CHF unpegging vexes M&A outlook for small Swiss private banks
The small private-banking industry in Switzerland urgently needs to consolidate, given the impact of regulation, capital requirements and weak profitability of the over-banked sector. The unpegging of the CHF to the euro complicates the M&A outlook.
Small Swiss private banks will likely have to cut costs with the CHF unpegging from the euro. The bad news is the shock move by the Swiss National Bank (SNB) could complicate M&A among Swiss private banks given the macro uncertainty, market volatility and a lack of clarity over valuations, according to industry players.
A wave of consolidation and asset sales between Swiss private banks – small, medium and foreign-owned – began last year in earnest and was expected to continue this year and next as institutions grappled with the need to cut costs due to enhanced regulation and capital requirements.
Although the SNB move appears to have reinforced the structural rationale for consolidation – given the rising cost base and pressurized margins in an over-banked market – the M&A outlook is unclear.
Ray Soudah, founder and CEO of MilleniumAssociates, an M&A and corporate advisory firm based in Switzerland and the UK, says: “The private banks are probably going to receive a margin squeeze of between 5% and 15% if the current exchange rate holds.
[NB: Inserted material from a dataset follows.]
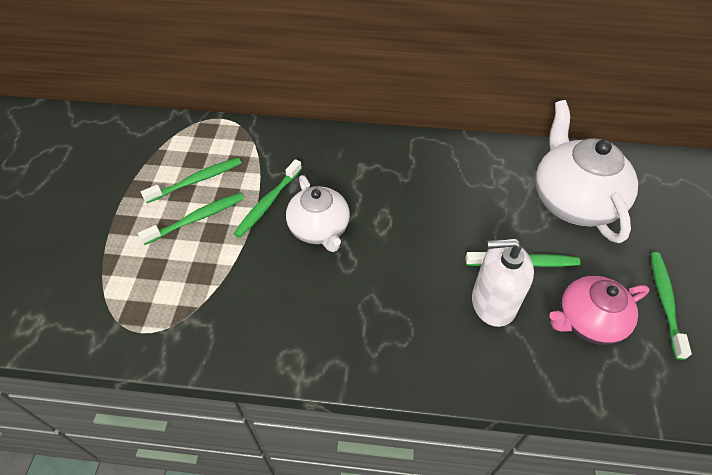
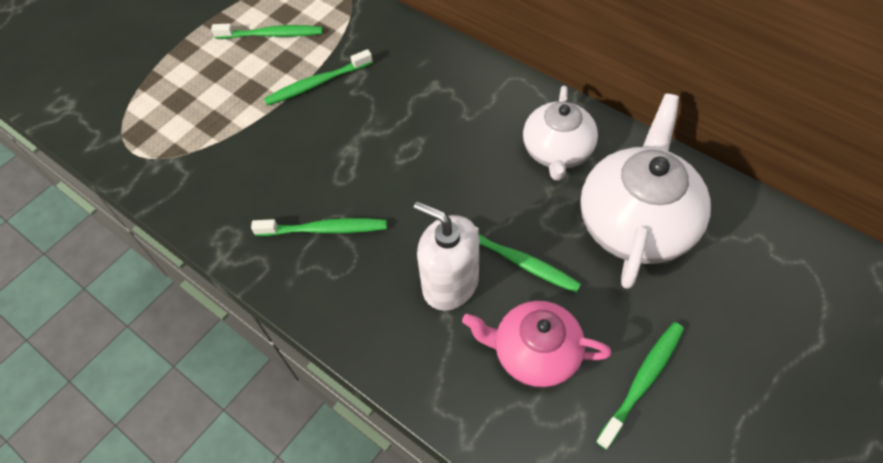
camera: 35 degrees right, 5 degrees up
green toothbrush [138,193,244,245] -> green toothbrush moved to [251,218,387,236]
white teapot [286,175,350,252] -> white teapot moved to [523,86,598,180]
For those who haven’t hedged their forecasted profits, that leaves them little else to do but cut costs or consolidate. I’d say that costs will need to cut between 5% and 10% at Swiss banks.
"Because of the unpredictability of profit margins and foreign-exchange moves, in the near term there will be a cooling effect on M&A as valuations will be too uncertain."
The need for asset disposals, mergers and outright closures in the industry is urgent. A report in August by KPMG and the University of St Gallen in Switzerland showed the writing was on the wall for the Swiss private-banking industry, particularly smaller banks. The two institutions assessed the 2013 results of 94 Swiss private banks (excluding Credit Suisse and UBS) totalling SFr1.4 billion in assets under management. Switzerland has 139 private banks in total – down from 182 in 2005.
Return on equity
From 2006, the average return on equity (ROE) among respondents had fallen from 13.9% to 3.3% last year. Large banks fared better than small banks, with the former averaging 4.4% ROEs and the latter around 1.7%. Foreign-owned banks’ ROE was some 60% less than that of Swiss banks.
The reports states US tax provisions have been the largest contributor to the fall in ROE – reducing it by as much as a quarter. There were 11 more banks posting losses in 2013 than in 2012 because of the tax programmes, and nine of these banks had never posted losses before.
Now the exchange-rate shock will leave small banks with no room for manoeuvre, given the jump in their CHF-denominated cost base and diminished export competitiveness. Client wealth and income at Swiss cantonal and commercial banks will be particularly affected, since these institutions typically serve Swiss exporters.
In addition, the debt-servicing capacity of clients with loans in Swiss francs outside of Switzerland with foreign-currency revenues is under pressure. “You have to guess that some clients have lost money and there may be some margin calls” says Soudah. "Will the banks bail out their clients?"
It is not just the Swiss private banks that face pressure, says Soudah, adding: “Surprising central-bank moves like that in Canada [cutting its benchmark interest rate] yesterday and Switzerland last week will inevitably force private banks to up their risk management around leverage and margin trading.”